=== EXERCISE GOAL ===
Your answer must be an exact copy of the entries, containing no images.

=== DATA PROVIDED ===
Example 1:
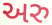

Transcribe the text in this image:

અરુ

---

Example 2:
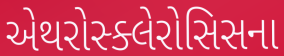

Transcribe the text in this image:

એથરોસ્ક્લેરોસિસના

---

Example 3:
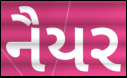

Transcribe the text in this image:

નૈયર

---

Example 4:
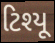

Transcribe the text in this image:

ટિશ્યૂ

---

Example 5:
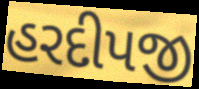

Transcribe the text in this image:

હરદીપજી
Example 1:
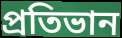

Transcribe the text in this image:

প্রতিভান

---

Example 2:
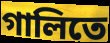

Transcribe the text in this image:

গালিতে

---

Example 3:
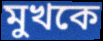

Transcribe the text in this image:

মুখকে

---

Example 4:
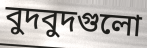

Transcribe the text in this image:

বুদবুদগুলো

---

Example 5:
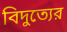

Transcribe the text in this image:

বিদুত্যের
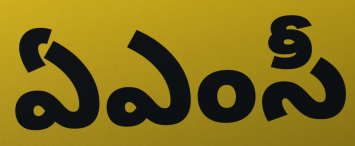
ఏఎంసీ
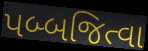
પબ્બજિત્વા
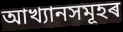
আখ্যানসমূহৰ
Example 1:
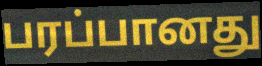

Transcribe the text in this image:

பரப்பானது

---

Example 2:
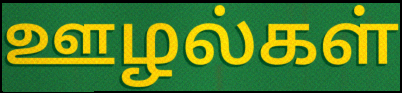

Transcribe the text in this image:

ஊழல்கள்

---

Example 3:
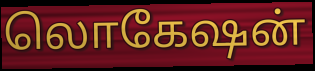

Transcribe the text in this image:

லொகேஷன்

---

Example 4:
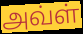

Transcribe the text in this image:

=== FINISHED TASK ===
Example 1:

Transcribe the text in this image:

અરુ

---

Example 2:

Transcribe the text in this image:

એથરોસ્ક્લેરોસિસના

---

Example 3:

Transcribe the text in this image:

નૈયર

---

Example 4:

Transcribe the text in this image:

ટિશ્યૂ

---

Example 5:

Transcribe the text in this image:

હરદીપજી
Example 1:

Transcribe the text in this image:

প্রতিভান

---

Example 2:

Transcribe the text in this image:

গালিতে

---

Example 3:

Transcribe the text in this image:

মুখকে

---

Example 4:

Transcribe the text in this image:

বুদবুদগুলো

---

Example 5:

Transcribe the text in this image:

বিদুত্যের
ఏఎంసీ
પબ્બજિત્વા
আখ্যানসমূহৰ
Example 1:

Transcribe the text in this image:

பரப்பானது

---

Example 2:

Transcribe the text in this image:

ஊழல்கள்

---

Example 3:

Transcribe the text in this image:

லொகேஷன்

---

Example 4:

Transcribe the text in this image:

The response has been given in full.